# [What this task involves]
Repeat each record exactly. Any picture gets left out.

[Given information]

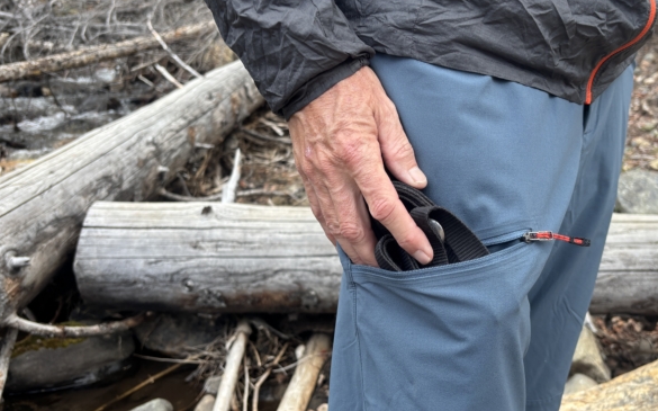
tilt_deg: -12.0
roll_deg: -3.6
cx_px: 379
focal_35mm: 33
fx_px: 591
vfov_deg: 38.3
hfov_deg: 57.9
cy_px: 202
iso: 50
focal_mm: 5.96
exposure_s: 1/298
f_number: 1.6
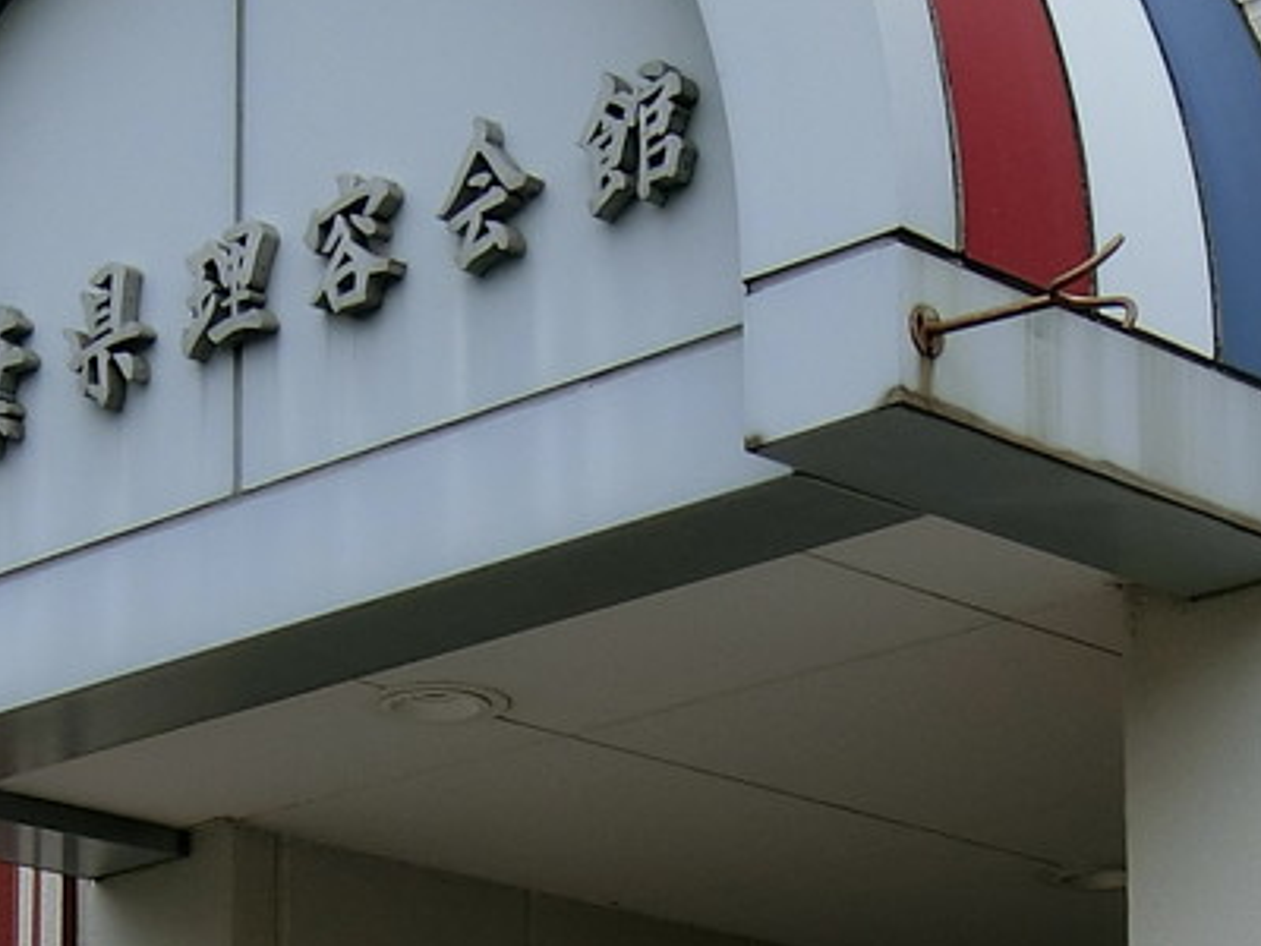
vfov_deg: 11.8
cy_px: 1394
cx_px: 820
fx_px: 4371
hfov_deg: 16.4
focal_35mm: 120
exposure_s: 1/800
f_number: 3.3
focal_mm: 6.4
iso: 80
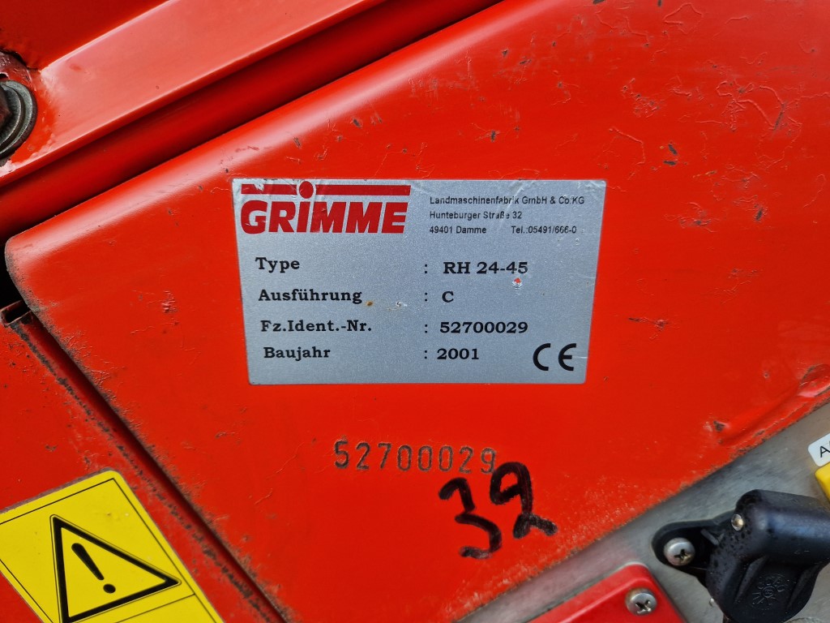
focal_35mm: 23
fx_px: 551
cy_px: 312
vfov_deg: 58.9
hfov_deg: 73.9
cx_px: 415
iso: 50
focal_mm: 5.4
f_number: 1.8
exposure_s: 1/337
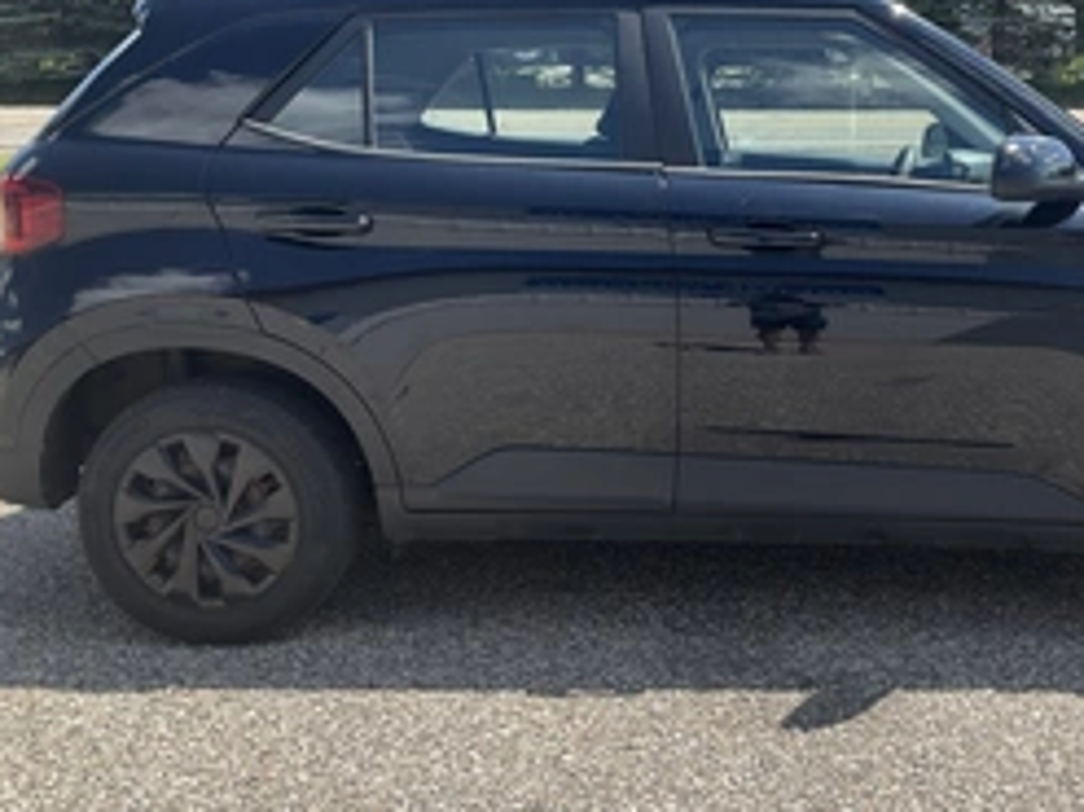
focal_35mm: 47
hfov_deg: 39.6
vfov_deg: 30.8
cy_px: 320
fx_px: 1471
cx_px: 777
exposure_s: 1/944
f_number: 1.8
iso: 25
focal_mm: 3
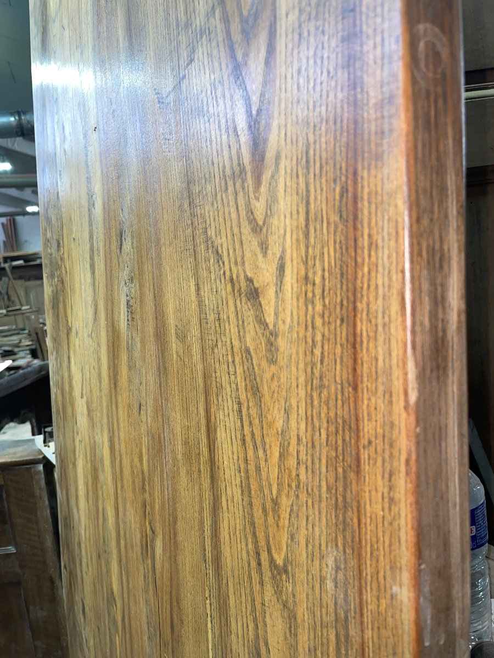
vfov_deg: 67.3
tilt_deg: -7.1
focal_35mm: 26
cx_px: 247
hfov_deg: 53.1
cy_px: 329
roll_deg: +7.6
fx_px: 495
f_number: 1.6
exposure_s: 1/46
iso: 40
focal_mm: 4.2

[/Given information]

# [Answer box]
tilt_deg: -12.0
roll_deg: -3.6
cx_px: 379
focal_35mm: 33
fx_px: 591
vfov_deg: 38.3
hfov_deg: 57.9
cy_px: 202
iso: 50
focal_mm: 5.96
exposure_s: 1/298
f_number: 1.6
vfov_deg: 11.8
cy_px: 1394
cx_px: 820
fx_px: 4371
hfov_deg: 16.4
focal_35mm: 120
exposure_s: 1/800
f_number: 3.3
focal_mm: 6.4
iso: 80
focal_35mm: 23
fx_px: 551
cy_px: 312
vfov_deg: 58.9
hfov_deg: 73.9
cx_px: 415
iso: 50
focal_mm: 5.4
f_number: 1.8
exposure_s: 1/337
focal_35mm: 47
hfov_deg: 39.6
vfov_deg: 30.8
cy_px: 320
fx_px: 1471
cx_px: 777
exposure_s: 1/944
f_number: 1.8
iso: 25
focal_mm: 3
vfov_deg: 67.3
tilt_deg: -7.1
focal_35mm: 26
cx_px: 247
hfov_deg: 53.1
cy_px: 329
roll_deg: +7.6
fx_px: 495
f_number: 1.6
exposure_s: 1/46
iso: 40
focal_mm: 4.2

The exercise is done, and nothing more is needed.